1350.9Looking forward to it - yikesVAXUUM::FONTAINEThu Apr 09 1992 18:2529
    
    
    Good Grief!  I have a 2 1/2 year old who pulls this very same crap.
    What will happen when he turns 4!!!!!!!!!  
    He'll say things (mostly to my husband and my mother, who, by the way
    let him get away with alot more than I do).  No, I don't want to,
    leave me ALONE!  Stop talking to me! Don't tell my dog what to do!
    (When we tell dog to go lay down).  Fortunately, I can say to him,
    the next time you say that, you're going in the chair (naughty chair).
    If he does it again, in the chair he goes, and he can't come out/off
    until he's apoligized.  Or if I ask him to come over here, and he says
    he doesn't want to or starts to get silly, I'll say "please come over 
    here or I'll bring you over here myself".  Bang, he listens.  
    He'll still have his days where he's not inclined to listen to anything
    I have to say, but I make it hard for him to "enjoy" that behavior.

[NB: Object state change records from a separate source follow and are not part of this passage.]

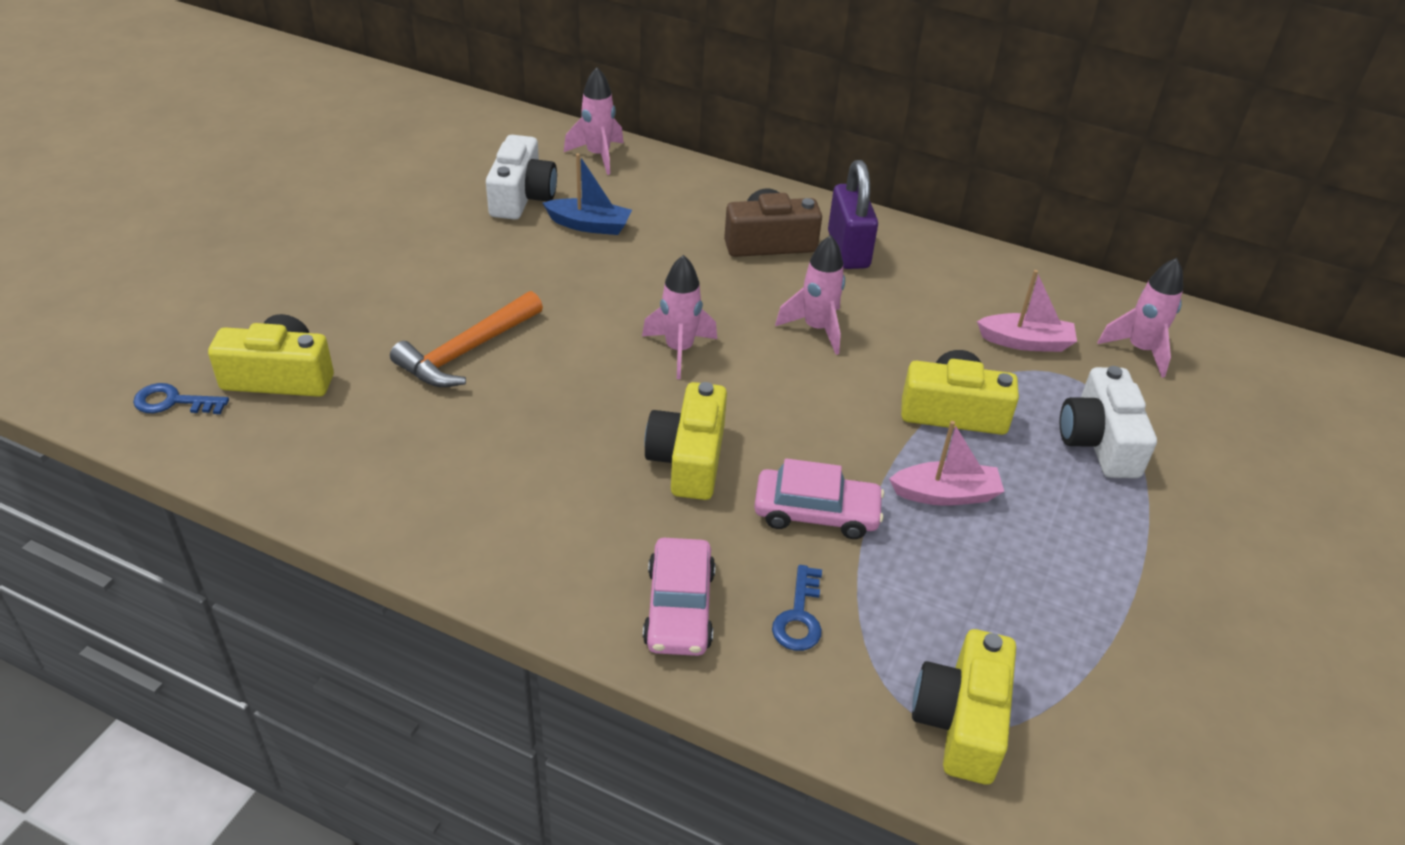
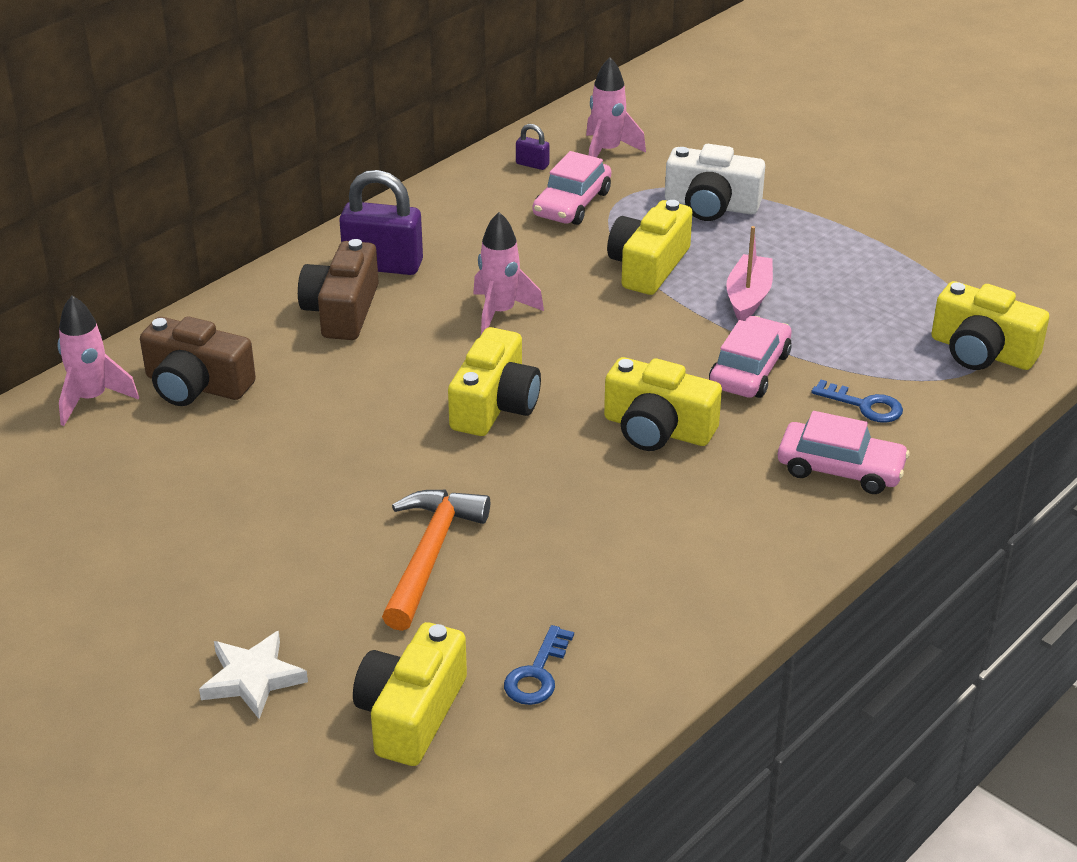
camera: 70 degrees left, 5 degrees down
(173, 402) = (420, 813): blue key -> blue key (537, 673)
(310, 293) = (252, 678): none -> white star
(467, 351) = (430, 555): orange hammer -> orange hammer turned 135 degrees counterclockwise
(522, 196) = (144, 474): white camera -> none
(589, 225) = (237, 429): blue boat -> none
(635, 195) = (196, 385): none -> brown camera
(679, 350) = (495, 405): pink rocket -> yellow camera
(1026, 342) = (572, 204): pink boat -> pink car
(1074, 305) = (532, 164): none -> purple padlock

    I realize that he's 2 1/2 and you've got another year and a half worth of 
    "kid" on your hands!  
    
    What works for me is I'm really firm with him, but that doesn't mean we 
    don't have fun.  If we're playing and we get carried away, I don't
    reprimand him if he gets too crazy or crosses the boundaries I just try
    to settle our play down a bit. But I will usually let him know when the 
    line has been crossed and warn him nicely to high-tail it back over to 
    his side of that line.  This way he knows the acceptable from the
    unacceptable. 
    
    I think "they" need to "know" what the boundaries are.  If they don't
    then we run the risk of raising wild little buggers.
    
1350.10JUST WAIT UNTIL 5!!!!FENNEL::MATTIATue Apr 14 1992 15:111
    
1350.11ha ha ha...PROXY::HOPKINSAll one race - HumanTue Apr 14 1992 15:516
    RE.>> JUST WAIT UNTIL 5!!!!
    
    HA!  Just wait till the teens.  You'll wish they were terrible 2/3/4
    again. 
    
    Marie
1350.12second thatSMURF::HAECKDebby HaeckTue Apr 14 1992 22:075
    >> HA!  Just wait till the teens.  You'll wish they were terrible 2/3/4
    >> again. 
    
    I'll second that, with some authority, since we have a 3, 5 and 17 year
    old.  At least the 3 & 5 year olds listen once in a while!